Visit some of your favourite #WheelsofTime sites this half-term but don’t forget that some of them have closed for the winter. We have created a special planner showing the sites that are open until the end of October and beyond.
Some will have special activities; check their websites and Facebook pages.
Some of our sites close for winter so if you are planning to visit don’t forget to check opening hours on our website. Start at the Planner which gives an overview of sites that are open and those that operate at reduced hours. Click on the name of any site for details for that site. https://wheelsoftime.uk/planner/
We have noticed a number of children from outside of Kent have been collecting Wheels of Time badges.
We really appreciate you visiting Kent’s heritage sites and don’t want you to miss out on an award because you can’t collect it from a Wheels of Time site.
If – you have collected 10, 20, 30 or 40 Wheels of time badges – your home address is not in Kent or Medway and – you cannot get to one of our sites to collect your award, ask your parents to request an award using our online form but not to select a site for presentation of the award. We will arrange to post your award to you.
We may first ask for evidence that you have collected the number of badges stated, e.g. a photo of your lanyard.
#RoaminRex has visited site No. 30 on his map, Lydd Town Museum, in the original 1890 building that housed and still houses the restored horse drawn Merryweather manual fire engine and has five display rooms.
The system to call the firemen to the station as used in the 1920s can be operated. Ring the bell to wake everyone!
Another room is home to old toys, books & dolls, ALL of which can be played with, as long as you are careful.
Go through the kitchen parlour area into the back room to see the restored horse drawn bus transport from railway station to army camp, landau carriage still used to carry the “Queen” on Lydd Club Day and unique wide wheeled horse-drawn beach cart used on Dungeness shingle. Also Lyddite chick hatchery wall and exhibition of local farming implements.
#RoaminRex has visited site No. 39 on his map, Dover Transport Museum, the only museum of its kind in Kent.

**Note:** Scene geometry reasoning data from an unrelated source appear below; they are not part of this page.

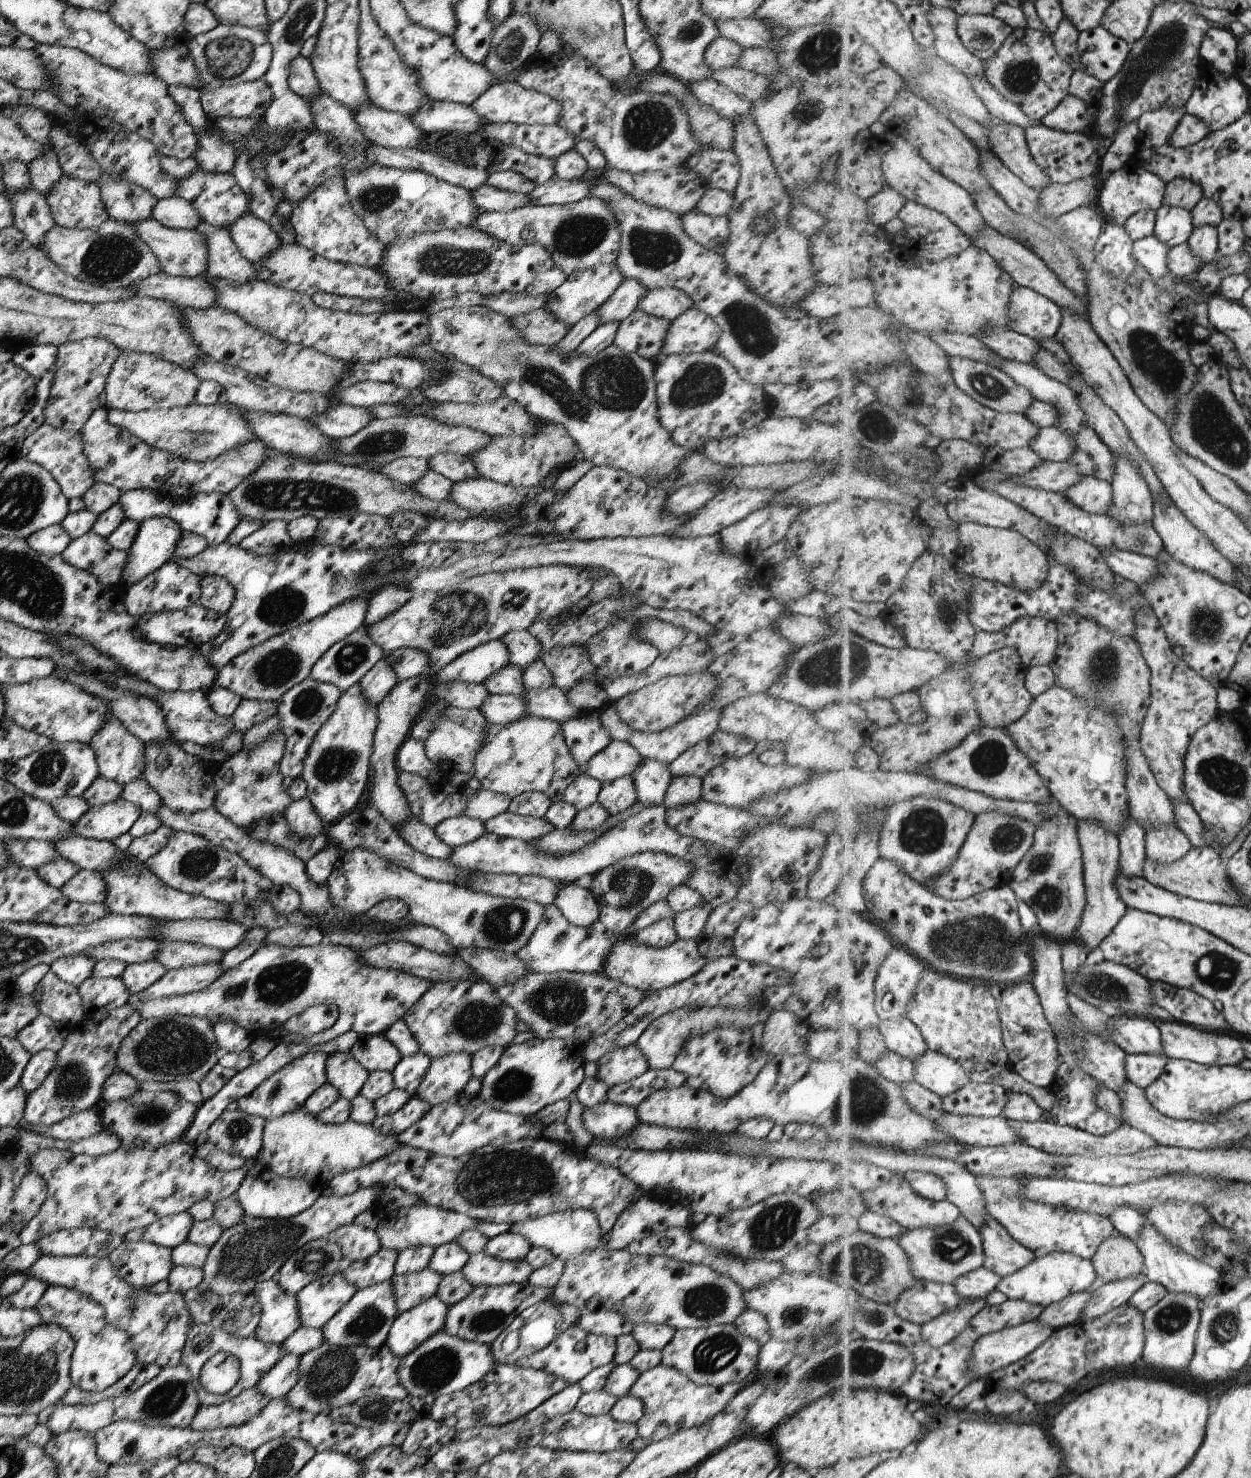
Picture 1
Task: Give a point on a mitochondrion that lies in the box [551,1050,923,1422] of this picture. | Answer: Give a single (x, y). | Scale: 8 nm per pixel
(869, 1101)

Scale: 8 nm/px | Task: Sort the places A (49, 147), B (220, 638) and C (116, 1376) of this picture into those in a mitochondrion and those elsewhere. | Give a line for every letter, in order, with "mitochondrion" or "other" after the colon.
A: other
B: other
C: other

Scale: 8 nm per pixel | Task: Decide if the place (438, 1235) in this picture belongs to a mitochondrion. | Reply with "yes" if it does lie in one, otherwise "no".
no

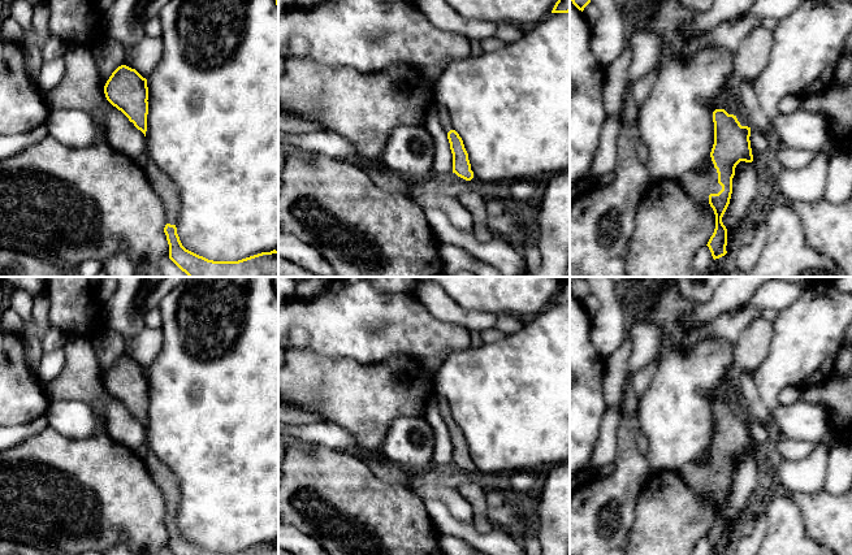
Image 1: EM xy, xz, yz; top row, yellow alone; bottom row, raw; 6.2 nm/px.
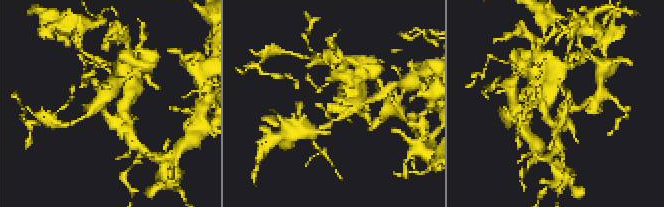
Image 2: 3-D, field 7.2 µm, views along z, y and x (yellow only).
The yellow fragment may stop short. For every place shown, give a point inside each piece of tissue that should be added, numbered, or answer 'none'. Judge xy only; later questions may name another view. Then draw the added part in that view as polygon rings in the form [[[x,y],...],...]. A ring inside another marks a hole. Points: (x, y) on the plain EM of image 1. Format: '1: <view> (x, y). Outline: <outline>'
1: xy (164, 478). Outline: [[[148,451],[143,460],[153,482],[164,494],[166,515],[176,516],[180,508],[181,493],[174,473],[153,452]]]

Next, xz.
1: xz (444, 407). Outline: [[[437,396],[437,407],[438,407],[438,412],[440,412],[440,415],[444,419],[446,425],[450,421],[454,421],[450,404],[444,396]]]

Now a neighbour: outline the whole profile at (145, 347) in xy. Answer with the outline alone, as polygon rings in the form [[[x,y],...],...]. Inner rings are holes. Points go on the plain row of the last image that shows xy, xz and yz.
[[[146,328],[138,334],[127,346],[129,352],[135,361],[147,370],[150,364],[157,356],[161,350],[164,334],[160,329]]]

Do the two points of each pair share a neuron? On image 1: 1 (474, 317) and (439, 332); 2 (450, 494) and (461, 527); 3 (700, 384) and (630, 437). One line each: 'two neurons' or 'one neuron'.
1: two neurons
2: two neurons
3: two neurons

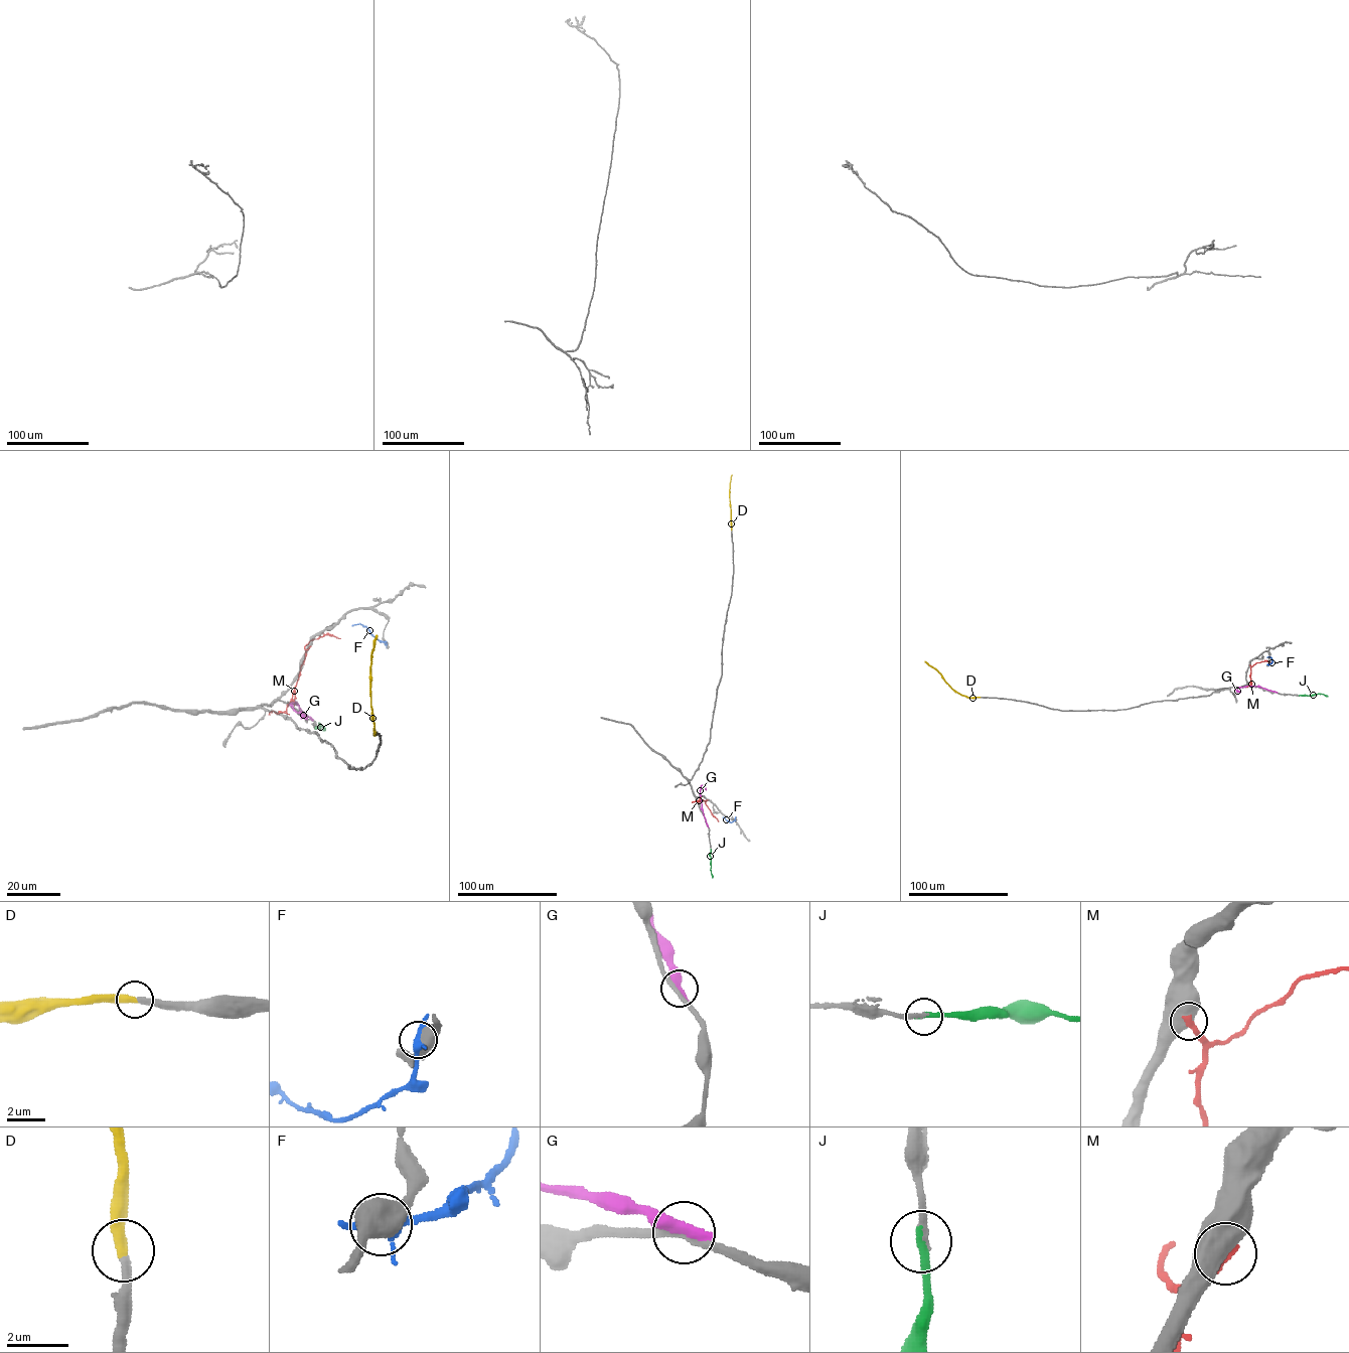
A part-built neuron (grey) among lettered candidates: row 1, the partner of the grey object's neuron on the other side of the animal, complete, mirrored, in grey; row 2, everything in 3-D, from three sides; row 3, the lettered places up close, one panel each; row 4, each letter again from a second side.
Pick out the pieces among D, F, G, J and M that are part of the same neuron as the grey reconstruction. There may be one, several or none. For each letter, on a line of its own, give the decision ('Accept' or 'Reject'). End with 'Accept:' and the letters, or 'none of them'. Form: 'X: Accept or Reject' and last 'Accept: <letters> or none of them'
D: Accept
F: Reject
G: Reject
J: Accept
M: Reject
Accept: D, J

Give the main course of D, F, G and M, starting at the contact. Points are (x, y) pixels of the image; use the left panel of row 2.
D: (376, 732), (371, 707), (370, 663), (377, 635)
F: (386, 644), (365, 626), (351, 625)
G: (311, 720), (294, 702), (292, 708), (307, 720)
M: (310, 646), (286, 712), (272, 711), (269, 714)

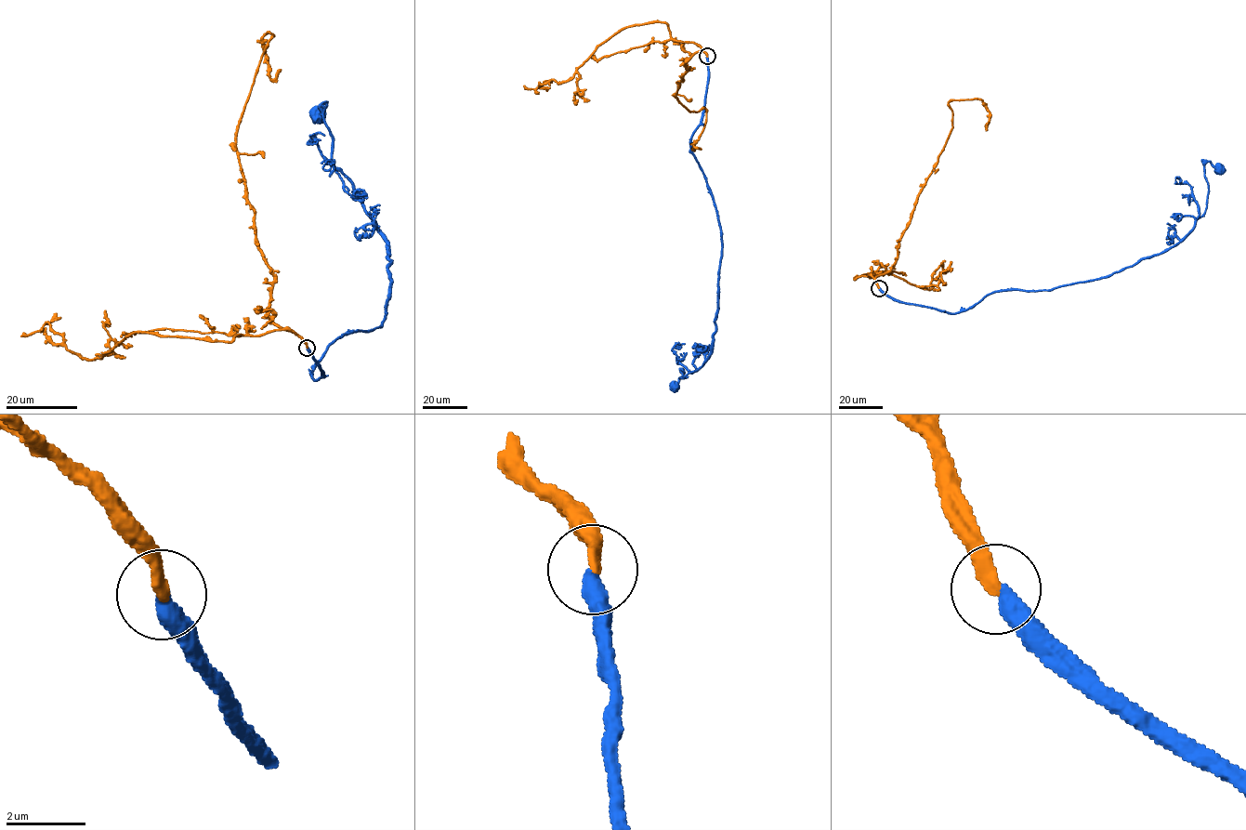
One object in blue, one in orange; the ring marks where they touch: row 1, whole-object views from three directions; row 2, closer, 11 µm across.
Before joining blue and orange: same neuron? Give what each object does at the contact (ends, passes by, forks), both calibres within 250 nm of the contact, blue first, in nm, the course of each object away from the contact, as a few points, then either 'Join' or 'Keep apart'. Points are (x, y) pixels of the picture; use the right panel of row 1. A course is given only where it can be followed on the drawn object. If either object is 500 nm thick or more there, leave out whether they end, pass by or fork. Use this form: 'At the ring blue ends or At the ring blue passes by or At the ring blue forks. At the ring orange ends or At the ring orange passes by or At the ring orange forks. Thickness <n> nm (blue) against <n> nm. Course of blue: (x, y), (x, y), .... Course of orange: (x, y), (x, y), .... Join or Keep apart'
At the ring blue ends. At the ring orange ends. Thickness 440 nm (blue) against 320 nm. Course of blue: (878, 288), (957, 313), (997, 291), (1109, 276), (1177, 243), (1203, 214), (1204, 164), (1219, 168). Course of orange: (878, 288), (875, 278), (897, 257), (952, 127), (949, 102), (980, 98), (987, 123). Join

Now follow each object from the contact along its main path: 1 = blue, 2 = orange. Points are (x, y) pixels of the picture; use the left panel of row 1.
1: (307, 348), (321, 378), (332, 343), (380, 326), (392, 282), (385, 237), (336, 172), (326, 105), (318, 114)
2: (307, 348), (268, 315), (272, 270), (235, 148), (274, 36), (268, 32), (270, 78), (281, 69)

He found memories of old Dover, many forms of vintage transport and old shop fronts full of things that were familiar to the grandparents and great grandparents of our heritage explorers. With a cafe and a warm welcome for children, who can enjoy a large, visitor-operated model railway and a “taxi & bus hunt”, a visit to the museum makes a memorable family day out.
Two large exhibition halls house recreated street scenes of old Dover that will stir the memories of many older visitors and give younger ones a glimpse of how things used to be.
#RoaminRex’s latest visit was Site No 4 on his map, Guildhall Museum Rochester, a lively and colourful treasure trove of Medway’s history, housed in the town of Rochester’s magnificent 17th century Guildhall building. The Museum is home to thousands of objects that illustrate the history of Medway – its river, its people, and its development through time.
The museum’s wheelchair-accessible entrance gallery contains a small shop selling souvenirs items, a reception desk, and an attractive introductory exhibition highlighting the role that the River Medway has played in shaping the environmental and human history of Medway. All visitors (including those with mobility difficulties, and wheelchair users) can access electronic media in the gallery which enables them to view short films highlighting key features of the museum displays.
Highlights of the displays include a full-size reconstruction of part of a Medway prison hulk, archaeological objects that visitors can touch, civic silver and regalia from Medway’s past, the most complete set of 18th-century cabinet maker’s tools in the world, a large selection of paintings and prints of the area and the Rochester “Riverside Eye” camera interactive.
Guildhall Museum is a Kent Children’s University Learning Destination.
Site No. 14 on his map was #RoaminRex’s next visit. Criterion Blue Town, is on the site of 2 earlier establishments. Originally the “New Inn” in 1868 the site became “The Royal Oxford Music Hall”. The following year the building, which is situated a few doors down from the court house, became The Criterion public house, with a music hall called ‘The Palace of Varieties’ situated immediately to its rear. This offered “rational amusement for all classes” including in April 1876, a one armed juggler!
The heritage centre itself is jam packed with items, memorabilia and artefacts through which you can become absorbed all of the amazing feats of history the Isle of Sheppey was responsible for.